Unfortunately, I know that the figures behind this quiz are highly questionable. Sustainability has been long questioned because the basis often used by green advocates is ridiculously low. Paul Ehrlich, a widely admired green advocate, “prophesied” that the Earth would be ravaged by the time we hit the 1990s. We know that this was patently false, yet green advocates continue to use Ehrlich’s ridiculous assertions and statistics in their message.
Most people do not understand how empty our planet is or how much arable land is available. Anyone traveling across the United States can see that this country is basically uninhabited. The actual land used for dwellings is remarkably small. This is true over much of the earth. To see how empty the world is, consider this:
Land masses area total: 1,597,676,459,241,800 sq. ft.
Population estimate for the Earth as of July 2005: 6.5 billion
Now divide the one by the other. You will find that there is nearly a quarter million square feet per person. If you can’t sustain one person off a quarter million square feet, well, you’re a fool. That’s 5.7 acres per person. But since single individuals come nowhere near requiring that amount of food production or housing space, we are nowhere close to filling up the earth or running out of land that can produce food (and the deserts and other uninhabitable spots are more than countered by the amount of water-based living and aquaculture.

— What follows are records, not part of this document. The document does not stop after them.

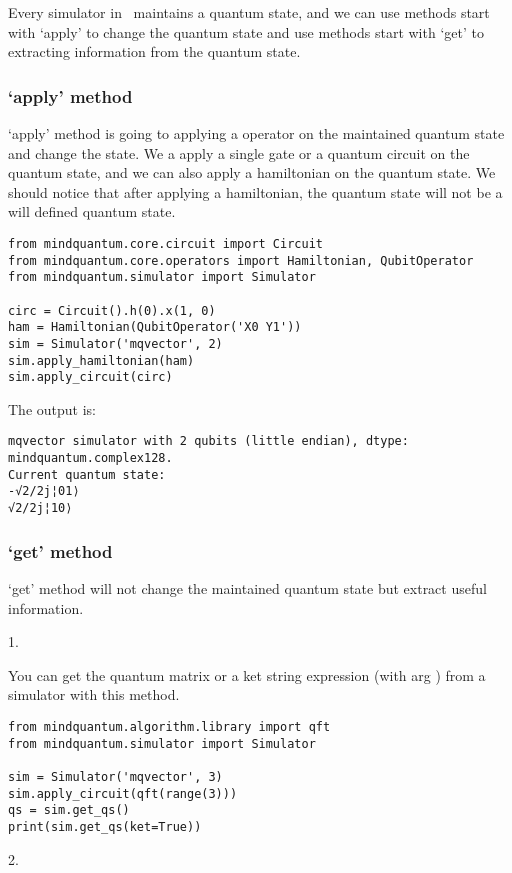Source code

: Every simulator in \MindQuantum\ maintains a quantum state, and we can use methods start with `apply' to change the quantum state and use methods start with `get' to extracting information from the quantum state.

\subsubsection{`apply' method}

`apply' method is going to applying a operator on the maintained quantum state and change the state. We a apply a single gate or a quantum circuit on the quantum state, and we can also apply a hamiltonian on the quantum state. We should notice that after applying a hamiltonian, the quantum state will not be a will defined quantum state.

\begin{lstlisting}
from mindquantum.core.circuit import Circuit
from mindquantum.core.operators import Hamiltonian, QubitOperator
from mindquantum.simulator import Simulator

circ = Circuit().h(0).x(1, 0)
ham = Hamiltonian(QubitOperator('X0 Y1'))
sim = Simulator('mqvector', 2)
sim.apply_hamiltonian(ham)
sim.apply_circuit(circ)
\end{lstlisting}
The output is:
\begin{lstlisting}
mqvector simulator with 2 qubits (little endian), dtype: mindquantum.complex128.
Current quantum state:
-√2/2j¦01⟩
√2/2j¦10⟩
\end{lstlisting}

\subsubsection{`get' method}

`get' method will not change the maintained quantum state but extract useful information.

1. \getqs

You can get the quantum matrix or a ket string expression (with arg ) from a simulator with this method.
\begin{lstlisting}
from mindquantum.algorithm.library import qft
from mindquantum.simulator import Simulator

sim = Simulator('mqvector', 3)
sim.apply_circuit(qft(range(3)))
qs = sim.get_qs()
print(sim.get_qs(ket=True))
\end{lstlisting}

2. \getexpectation

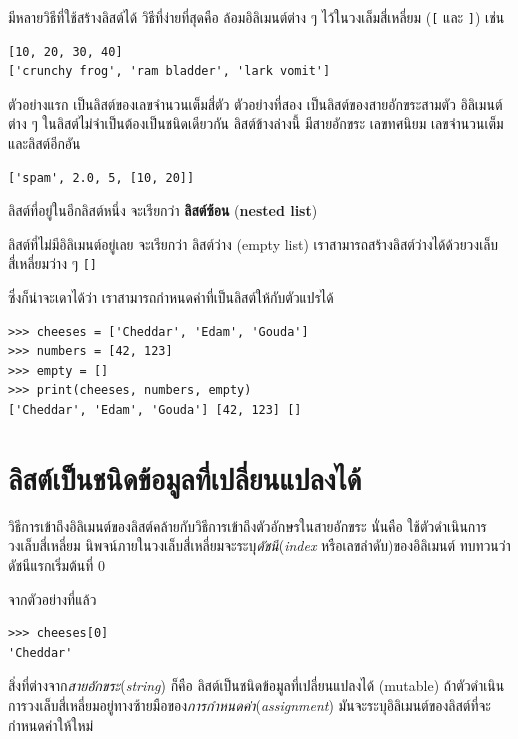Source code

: มีหลายวิธีที่ใช้สร้างลิสต์ได้
วิธีที่ง่ายที่สุดคือ ล้อมอิลิเมนต์ต่าง ๆ ไว้ในวงเล็มสี่เหลี่ยม
(\verb"[" และ \verb"]") เช่น

\begin{verbatim}
[10, 20, 30, 40]
['crunchy frog', 'ram bladder', 'lark vomit']
\end{verbatim}
%
ตัวอย่างแรก เป็นลิสต์ของเลขจำนวนเต็มสี่ตัว
ตัวอย่างที่สอง เป็นลิสต์ของสายอักขระสามตัว
อิลิเมนต์ต่าง ๆ ในลิสต์ไม่จำเป็นต้องเป็นชนิดเดียวกัน
ลิสต์ข้างล่างนี้ มีสายอักขระ เลขทศนิยม เลขจำนวนเต็ม และลิสต์อีกอัน

\begin{verbatim}
['spam', 2.0, 5, [10, 20]]
\end{verbatim}
%
ลิสต์ที่อยู่ในอีกลิสต์หนึ่ง จะเรียกว่า \textbf{ลิสต์ซ้อน} (\textbf{nested list})

ลิสต์ที่ไม่มีอิลิเมนต์อยู่เลย จะเรียกว่า ลิสต์ว่าง (empty list)
เราสามารถสร้างลิสต์ว่างได้ด้วยวงเล็บสี่เหลี่ยมว่าง ๆ \verb"[]"

ซึ่งก็น่าจะเดาได้ว่า เราสามารถกำหนดค่าที่เป็นลิสต์ให้กับตัวแปรได้

\begin{verbatim}
>>> cheeses = ['Cheddar', 'Edam', 'Gouda']
>>> numbers = [42, 123]
>>> empty = []
>>> print(cheeses, numbers, empty)
['Cheddar', 'Edam', 'Gouda'] [42, 123] []
\end{verbatim}
%

\section{ลิสต์เป็นชนิดข้อมูลที่เปลี่ยนแปลงได้}
\label{mutable}

วิธีการเข้าถึงอิลิเมนต์ของลิสต์คล้ายกับวิธีการเข้าถึงตัวอักษรในสายอักขระ
นั่นคือ ใช้ตัวดำเนินการวงเล็บสี่เหลี่ยม
นิพจน์ภายในวงเล็บสี่เหลี่ยมจะระบุ\textit{ดัชนี}(\textit{index} หรือเลขลำดับ)ของอิลิเมนต์
ทบทวนว่า ดัชนีแรกเริ่มต้นที่ 0

จากตัวอย่างที่แล้ว
\begin{verbatim}
>>> cheeses[0]
'Cheddar'
\end{verbatim}
%
สิ่งที่ต่างจาก\textit{สายอักขระ}(\textit{string}) 
ก็คือ ลิสต์เป็นชนิดข้อมูลที่เปลี่ยนแปลงได้ (mutable)
ถ้าตัวดำเนินการวงเล็บสี่เหลี่ยมอยู่ทางซ้ายมือของ\textit{การกำหนดค่า}(\textit{assignment})
มันจะระบุอิลิเมนต์ของลิสต์ที่จะกำหนดค่าให้ใหม่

This also fails to factor in that a third of the population of the planet is not adult; the world’s two billion children aged 0-14 require even less space and food production acreage.)
One of the greatest conceits of the figures (go ahead, take the test) is that it operates off surface area and not volume of space. Most resources exist in volume of space, not merely area, but this is never factored into green data. For instance, our food supplies are using volume more efficiently by growing taller plants that yield more vertically or by utilizing stacked growing containers. Nor is living space confined to a single, above-ground story. Much of the world’s population lives stacked in multi-floor dwellings. This takes more pressure off the dwelling space requirements. Even then, if you gave every person on the planet a 20′ x 20′ room to live in, restricting those rooms to a single level, the amount of surface space taken would be less than an area the size of the state of Michigan. Again, we are nowhere close to filling up the planet.
And even if this were not the case, we have come long ways in getting more food out of an acre of land. Too often, green advocates use production figures close to worst case scenarios, but those production figures are an order or two of magnitude too low when using today’s far more efficient farming methods. Those low figures create fear that puts money into the pockets of the green movement. There are six billion mouths to feed and no indication that we are anywhere close to not being able to feed them. Famine in the 21st century is a political construct. This is true of poverty in general. Without reforming the oppressive governments that typically keep poor nations poor, current efforts to eliminate poverty are misguided and a waste of money and resources. The same folks who are trumpeting the One program or Live8 learned nothing from the abysmal failure of LiveAid.
Yes, we need to live more sustainably, especially in the United States. But as far as requiring more Earths to sustain you or me? Well, you know what Disraeli said about lies, don’t you?